Opinião
Ciclável mundo novo
Lisboa é uma cidade ingrata, que não sabe adaptar-se à modernidade e insiste em ter um clima retrógrado, uma topografia teimosa, ruas estreitas e sinuosas e, ainda, as ancestrais e muito portuguesas dificuldades de planeamento e de visão integrada.
Que chatice, quer-se alindá-la e fazê-la ainda mais fixe, e ela a criar dificuldades, a não querer caber no postal ilustrado. No meio das obras que assolam o eixo Marquês-Campo Grande, aparece já o nítido esboço de vias para ciclistas, e num ameno domingo de setembro viu-se num desfile noticioso um evento de celebração de uma Lisboa ciclável (a expressão não é minha, era o nome da coisa, que vi filmada no luminoso e plano Terreiro do Paço). Traços de modernidade, e Lisboa ingrata e teimosa.
Por mim nada contra uma cidade ciclável, até porque sempre gostei de andar de bicicleta - era uma brincadeira em voga quando era miúdo, e o meio de deslocação de quem não tinha outro. Mas Lisboa teima e resiste, não muda de sítio, não desce das colinas, não se alisa. Lisboa não ruma ao Norte, não arrefece, não suaviza junho, não erradica julho, não acaba com agosto. E Lisboa não emigra, não muda para um país onde se planeie com método e visão integrada, onde não se comece as casas pelo telhado. Lisboa, a ingrata, parece querer mostrar que às vezes Portugal, como dizia o Eça, não é mais do que uma tradução em calão do francês.

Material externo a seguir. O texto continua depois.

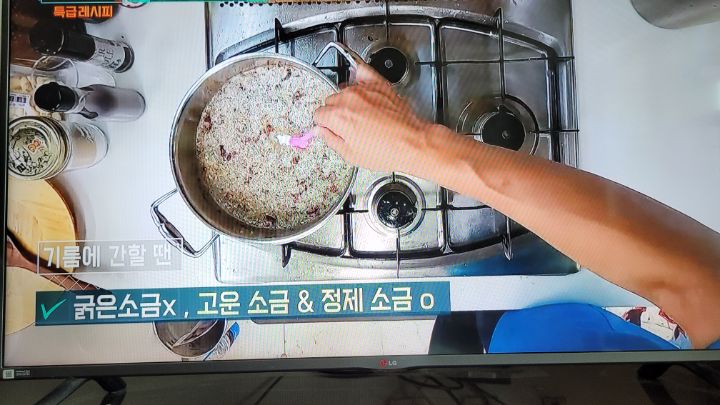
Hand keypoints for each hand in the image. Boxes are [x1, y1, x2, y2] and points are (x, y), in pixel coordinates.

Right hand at [312, 63, 442, 172]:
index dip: (324, 124)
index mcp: (338, 117)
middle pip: (331, 101)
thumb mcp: (351, 155)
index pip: (318, 114)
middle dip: (336, 113)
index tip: (331, 129)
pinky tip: (361, 86)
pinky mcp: (379, 84)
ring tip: (363, 115)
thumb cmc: (387, 150)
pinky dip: (359, 77)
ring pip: (345, 90)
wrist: (412, 142)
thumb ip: (330, 140)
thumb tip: (319, 132)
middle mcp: (349, 99)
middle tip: (349, 126)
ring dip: (349, 100)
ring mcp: (364, 89)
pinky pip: (362, 72)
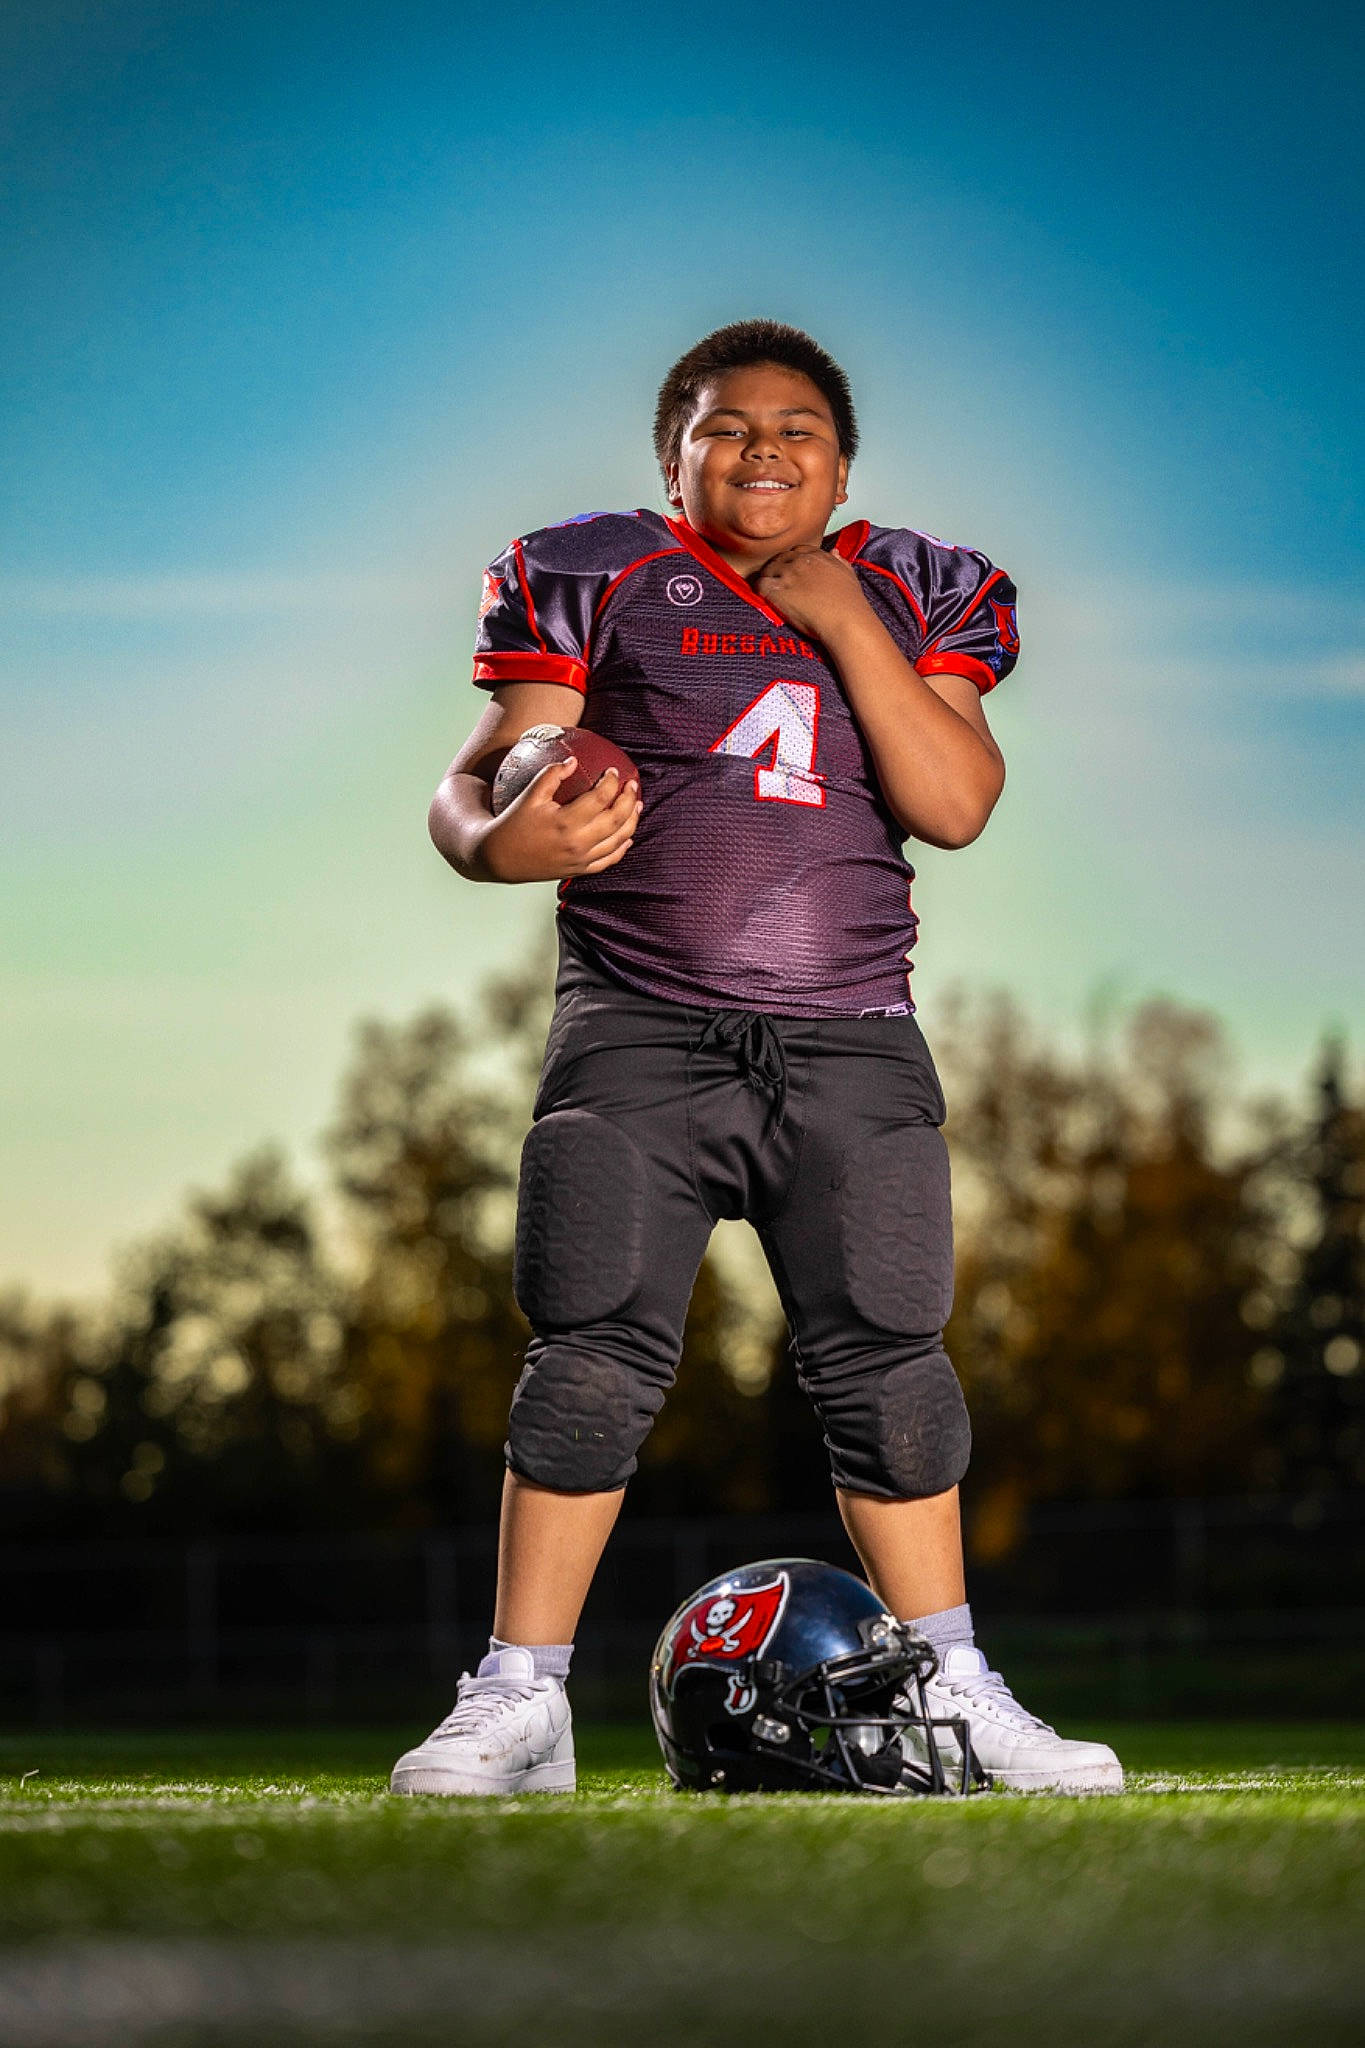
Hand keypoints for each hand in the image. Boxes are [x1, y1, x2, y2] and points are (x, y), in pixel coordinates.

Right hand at [478, 758, 641, 882]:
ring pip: (618, 840)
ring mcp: (581, 859)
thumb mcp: (530, 795)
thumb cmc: (514, 823)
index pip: (600, 798)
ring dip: (632, 821)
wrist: (500, 858)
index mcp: (566, 822)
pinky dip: (622, 847)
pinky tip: (628, 836)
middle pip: (616, 819)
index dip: (611, 781)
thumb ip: (552, 775)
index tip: (613, 770)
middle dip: (629, 799)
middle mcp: (577, 843)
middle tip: (632, 785)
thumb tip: (574, 760)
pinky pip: (609, 860)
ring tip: (637, 805)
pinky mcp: (579, 870)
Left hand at [753, 544, 873, 642]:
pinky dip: (759, 590)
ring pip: (768, 569)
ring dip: (768, 578)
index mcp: (818, 556)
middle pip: (781, 558)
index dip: (793, 561)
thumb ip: (839, 561)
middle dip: (778, 568)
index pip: (798, 550)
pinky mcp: (777, 591)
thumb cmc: (849, 603)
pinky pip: (760, 584)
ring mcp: (788, 575)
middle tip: (778, 582)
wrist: (845, 620)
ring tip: (770, 591)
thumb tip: (834, 552)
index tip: (793, 571)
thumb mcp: (848, 575)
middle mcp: (801, 562)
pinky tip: (764, 598)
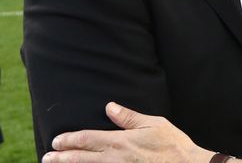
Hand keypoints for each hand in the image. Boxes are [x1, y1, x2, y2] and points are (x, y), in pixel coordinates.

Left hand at [43, 102, 214, 162]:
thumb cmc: (172, 145)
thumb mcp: (154, 124)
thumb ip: (129, 117)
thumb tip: (109, 107)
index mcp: (121, 142)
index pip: (87, 140)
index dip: (69, 140)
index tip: (56, 141)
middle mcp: (115, 159)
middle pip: (80, 158)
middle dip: (61, 158)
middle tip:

No tal desfile noticioso, um turista disse que em Copenhaga 30% das pessoas se deslocam de bicicleta, e logo irromperam aplausos. Mas já foram a Copenhaga, e tomaram atenção? É que Copenhaga é para o plano, mas Lisboa é um sobe e desce constante, um labirinto de desníveis capazes de deixar qualquer dinamarquês a deitar os bofes pela boca, especialmente se não estiver de férias e tiver de ir para o trabalho ou levar os filhos à escola de bicicleta (e mesmo que a entrega dos petizes não seja na Penha de França). A topografia, essa desmancha-prazeres. E o clima, outro velho do Restelo, lembraram-se desse detalhe? Lamento relembrar, mas em Copenhaga não há temperaturas de derreter o comum dos mortais entre maio e outubro. Em Lisboa, há. A latitude é uma coisa antiquada, e fará do entusiasmado cidadão ciclável a caminho do trabalho um mar de suor, a reclamar que à chegada haja duche, toalha e uma muda de roupa. Dirão que em Copenhaga faz muito frio no inverno e isso não demove as bicicletas. É verdade, até já os vi a ciclar com neve, mas contra o frio há eficazes antídotos, já contra o estio português só se for circular em pelota.
E o moderno cidadão lisboeta, depois de dar ao pedal entre o Campo Grande e o Marquês (a descer é melhor), quando acaba a ciclovia faz o quê? Amarra a bicicleta a um poste e vai à vida? Faz triatlo por Alfama e Mouraria? Põe a bicicleta às costas e trepa colinas acima? Apanha o transporte público, claro está - dizem os entusiastas. Aliás, toda a gente apanhará o transporte público, e os carros sairão da cidade, como em Londres - outro exemplo fixe a importar. Mas já foram a Londres, e tomaram atenção? Já repararam na frequência com que lá passam os autocarros e o metro? Já viram a rede ferroviária e onde ficam as estações de comboio? Já olharam para a gestão integrada? Já pensaram que lá, se houvesse Campo de Ourique, Amoreiras ou Graça, haveria em cada um desses bairros pelo menos uma estação de metro? Lisboa não é Londres, nem Copenhaga. E Lisboa não é só o Chiado ou o Terreiro do Paço, enquadrados no sarau noticioso de um domingo luminoso.